Phil connected with us to talk about the earliest days of SignalFx: what observations led to the founding of the company back when he was an architect at Facebook; what lessons he has gleaned selling to engineers over a span of rapid technology development; and why stoplights are relevant in the product design questions that they faced.

Terah Lyons: Phil, welcome. Let’s start with you telling us a little about yourself and your career journey through the founding of SignalFx.

Philip Liu: My background has been in cloud computing in distributed systems over the past two decades or so here in the Valley. I've been through many startups, three IPOs, and two north-of-a-billion-dollar exits, so my background has been at startups, period. I most recently started Trustero, and prior to Trustero, I spent some time at one of my friends' companies, Datrium. And then, before that, I founded SignalFx.

Dataset entries
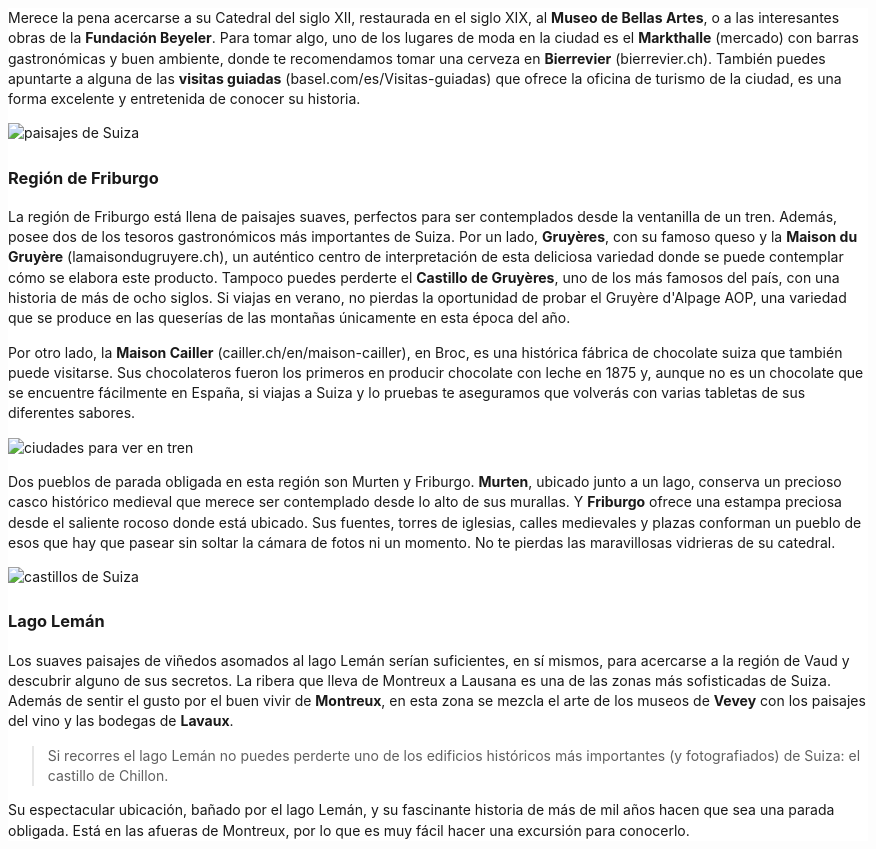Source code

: Merece la pena acercarse a su Catedral del siglo XII, restaurada en el siglo XIX, al 
**Museo de Bellas Artes**, o a las interesantes obras de la **Fundación Beyeler**. Para 
tomar algo, uno de los lugares de moda en la ciudad es el **Markthalle** (mercado) con 
barras gastronómicas y buen ambiente, donde te recomendamos tomar una cerveza en 
**Bierrevier** (bierrevier.ch). También puedes apuntarte a alguna de las **visitas 
guiadas** (basel.com/es/Visitas-guiadas) que ofrece la oficina de turismo de la ciudad, 
es una forma excelente y entretenida de conocer su historia. 

![paisajes de Suiza](https://fotos.etheriamagazine.com/2021/04/suiza-tren-broc-friburgo.jpg "Vista desde el Castillo de Gruyéres. © Switzerland Tourism/Jan Geerk")

### Región de Friburgo

La región de Friburgo está llena de paisajes suaves, perfectos para ser contemplados 
desde la ventanilla de un tren. Además, posee dos de los tesoros gastronómicos más 
importantes de Suiza. Por un lado, **Gruyères**, con su famoso queso y la **Maison du 
Gruyère** (lamaisondugruyere.ch), un auténtico centro de interpretación de esta 
deliciosa variedad donde se puede contemplar cómo se elabora este producto. Tampoco 
puedes perderte el **Castillo de Gruyères**, uno de los más famosos del país, con una 
historia de más de ocho siglos. Si viajas en verano, no pierdas la oportunidad de probar 
el Gruyère d'Alpage AOP, una variedad que se produce en las queserías de las montañas 
únicamente en esta época del año. 

Por otro lado, la **Maison Cailler** (cailler.ch/en/maison-cailler), en Broc, es una 
histórica fábrica de chocolate suiza que también puede visitarse. Sus chocolateros 
fueron los primeros en producir chocolate con leche en 1875 y, aunque no es un chocolate 
que se encuentre fácilmente en España, si viajas a Suiza y lo pruebas te aseguramos que 
volverás con varias tabletas de sus diferentes sabores. 

![ciudades para ver en tren](https://fotos.etheriamagazine.com/2021/04/suiza-tren-Friburgo.jpg "Friburgo. © Switzerland Tourism/Markus Buehler-Rasom")

Dos pueblos de parada obligada en esta región son Murten y Friburgo. **Murten**, ubicado 
junto a un lago, conserva un precioso casco histórico medieval que merece ser 
contemplado desde lo alto de sus murallas. Y **Friburgo** ofrece una estampa preciosa 
desde el saliente rocoso donde está ubicado. Sus fuentes, torres de iglesias, calles 
medievales y plazas conforman un pueblo de esos que hay que pasear sin soltar la cámara 
de fotos ni un momento. No te pierdas las maravillosas vidrieras de su catedral. 

![castillos de Suiza](https://fotos.etheriamagazine.com/2021/04/suiza-tren-castillo-chillon.jpg "Castillo de Chillon en el lago Lemán. © Switzerland Tourism/JanGeerk ")

### Lago Lemán

Los suaves paisajes de viñedos asomados al lago Lemán serían suficientes, en sí mismos, 
para acercarse a la región de Vaud y descubrir alguno de sus secretos. La ribera que 
lleva de Montreux a Lausana es una de las zonas más sofisticadas de Suiza. Además de 
sentir el gusto por el buen vivir de **Montreux**, en esta zona se mezcla el arte de los 
museos de **Vevey** con los paisajes del vino y las bodegas de **Lavaux**. 

> Si recorres el lago Lemán no puedes perderte uno de los edificios históricos más 
> importantes (y fotografiados) de Suiza: el castillo de Chillon. 

Su espectacular ubicación, bañado por el lago Lemán, y su fascinante historia de más de 
mil años hacen que sea una parada obligada. Está en las afueras de Montreux, por lo que 
es muy fácil hacer una excursión para conocerlo. 
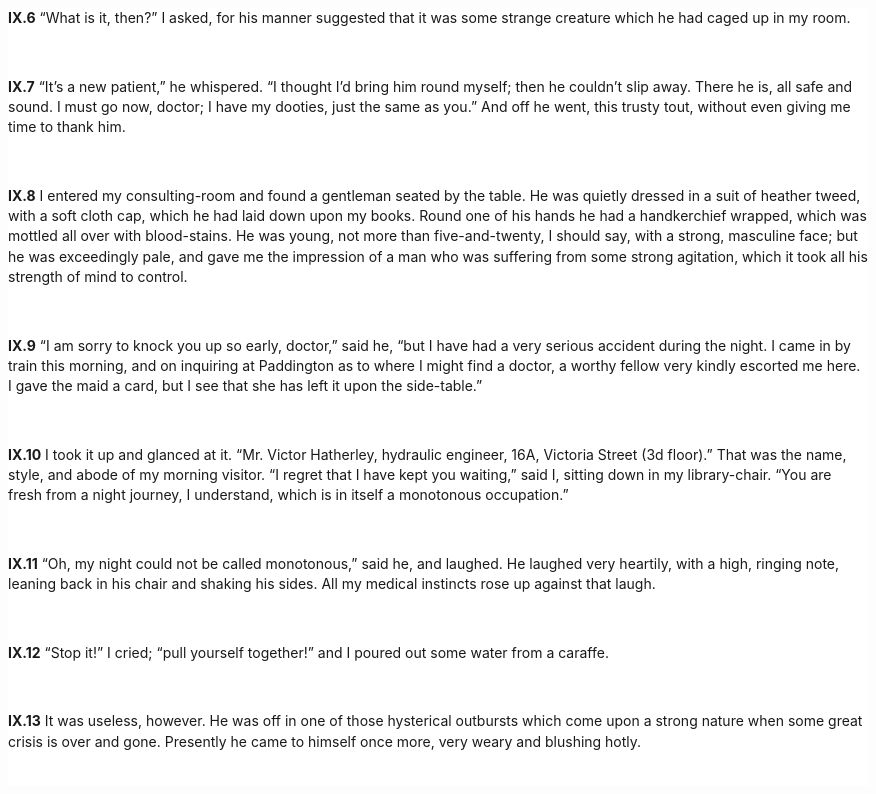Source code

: **IX.6**	“What is it, then?” I asked, for his manner suggested that it was some strange creature which he had caged up in my room.



&nbsp;

**IX.7**	“It’s a new patient,” he whispered. “I thought I’d bring him round myself; then he couldn’t slip away. There he is, all safe and sound. I must go now, doctor; I have my dooties, just the same as you.” And off he went, this trusty tout, without even giving me time to thank him.



&nbsp;

**IX.8**	I entered my consulting-room and found a gentleman seated by the table. He was quietly dressed in a suit of heather tweed, with a soft cloth cap, which he had laid down upon my books. Round one of his hands he had a handkerchief wrapped, which was mottled all over with blood-stains. He was young, not more than five-and-twenty, I should say, with a strong, masculine face; but he was exceedingly pale, and gave me the impression of a man who was suffering from some strong agitation, which it took all his strength of mind to control.



&nbsp;

**IX.9**	“I am sorry to knock you up so early, doctor,” said he, “but I have had a very serious accident during the night. I came in by train this morning, and on inquiring at Paddington as to where I might find a doctor, a worthy fellow very kindly escorted me here. I gave the maid a card, but I see that she has left it upon the side-table.”



&nbsp;

**IX.10**	I took it up and glanced at it. “Mr. Victor Hatherley, hydraulic engineer, 16A, Victoria Street (3d floor).” That was the name, style, and abode of my morning visitor. “I regret that I have kept you waiting,” said I, sitting down in my library-chair. “You are fresh from a night journey, I understand, which is in itself a monotonous occupation.”



&nbsp;

**IX.11**	“Oh, my night could not be called monotonous,” said he, and laughed. He laughed very heartily, with a high, ringing note, leaning back in his chair and shaking his sides. All my medical instincts rose up against that laugh.



&nbsp;

**IX.12**	“Stop it!” I cried; “pull yourself together!” and I poured out some water from a caraffe.



&nbsp;

**IX.13**	It was useless, however. He was off in one of those hysterical outbursts which come upon a strong nature when some great crisis is over and gone. Presently he came to himself once more, very weary and blushing hotly.



&nbsp;

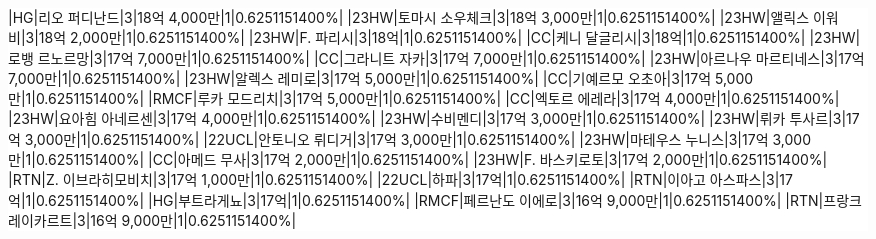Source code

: |HG|리오 퍼디난드|3|18억 4,000만|1|0.6251151400%|
|23HW|토마시 소우체크|3|18억 3,000만|1|0.6251151400%|
|23HW|앨릭스 이워비|3|18억 2,000만|1|0.6251151400%|
|23HW|F. 파리시|3|18억|1|0.6251151400%|
|CC|케니 달글리시|3|18억|1|0.6251151400%|
|23HW|로뱅 르노르망|3|17억 7,000만|1|0.6251151400%|
|CC|그라니트 자카|3|17억 7,000만|1|0.6251151400%|
|23HW|아르나우 마르티네스|3|17억 7,000만|1|0.6251151400%|
|23HW|알렉스 레미로|3|17억 5,000만|1|0.6251151400%|
|CC|기예르모 오초아|3|17억 5,000만|1|0.6251151400%|
|RMCF|루카 모드리치|3|17억 5,000만|1|0.6251151400%|
|CC|엑토르 에레라|3|17억 4,000만|1|0.6251151400%|
|23HW|요아힘 아네르센|3|17억 4,000만|1|0.6251151400%|
|23HW|수비멘디|3|17억 3,000만|1|0.6251151400%|
|23HW|뤼카 투사르|3|17억 3,000만|1|0.6251151400%|
|22UCL|안토니오 뤼디거|3|17억 3,000만|1|0.6251151400%|
|23HW|마테우스 누니스|3|17억 3,000만|1|0.6251151400%|
|CC|아메드 무사|3|17억 2,000만|1|0.6251151400%|
|23HW|F. 바스키로토|3|17억 2,000만|1|0.6251151400%|
|RTN|Z. 이브라히모비치|3|17억 1,000만|1|0.6251151400%|
|22UCL|하파|3|17억|1|0.6251151400%|
|RTN|이아고 아스파스|3|17억|1|0.6251151400%|
|HG|부트라게뇨|3|17억|1|0.6251151400%|
|RMCF|페르난도 이에로|3|16억 9,000만|1|0.6251151400%|
|RTN|프랑크 레이카르트|3|16억 9,000만|1|0.6251151400%|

▶ What to work on
1) Condense the paragraph in the SignalFx interview that begins "Philip Liu: My background has been in cloud computing" into a short bulleted list that keeps its main facts.
2) Name every company that the SignalFx interview mentions.
3) Please write the next part of the SignalFx interview, picking up after its final sentence.

▶ Answers
1)
- About two decades in cloud computing and distributed systems in the Valley
- Worked at many startups, with three IPOs and two exits above a billion dollars
- Most recently started Trustero
- Before Trustero, spent time at a friend's company, Datrium
- Before that, founded SignalFx

2) SignalFx, Facebook, Trustero, Datrium

3)
When we started SignalFx back in late 2012 and early 2013, I think there were maybe three very successful SaaS businesses: ServiceNow, Salesforce, and the version of AWS that existed then. At that time, people weren't comfortable running their full business on AWS outside of basically marketing websites–that might have been the primary use case of AWS initially. Coming out of Facebook and my previous experience at Opsware and Loudcloud, I saw that there was an acute change in how people were building back-end infrastructure in applications, mostly going to a model of microservices.

At Facebook, I started to understand that if AWS is going to be successful, there will be a mushrooming of services which are running out there in the ecosystem. So, if this is a new architecture — what are the effective monitoring tools and configuration tools that will work in these vastly distributed applications in large numbers? One of the things that worked well for us at Facebook was monitoring a large number of servers using statistical analysis.

If the industry was moving toward this microservices environment, with a proliferation of thousands of instances that make up an application, then the traditional way of monitoring will no longer work, and we will require a more data-centric way of monitoring ecosystems. Those were really the motivating observations for the start of SignalFx.

“If the industry was moving toward this microservices environment, with a proliferation of thousands of instances that make up an application, then the traditional way of monitoring will no longer work, and we will require a more data-centric way of monitoring ecosystems. Those were really the motivating observations for the start of SignalFx.”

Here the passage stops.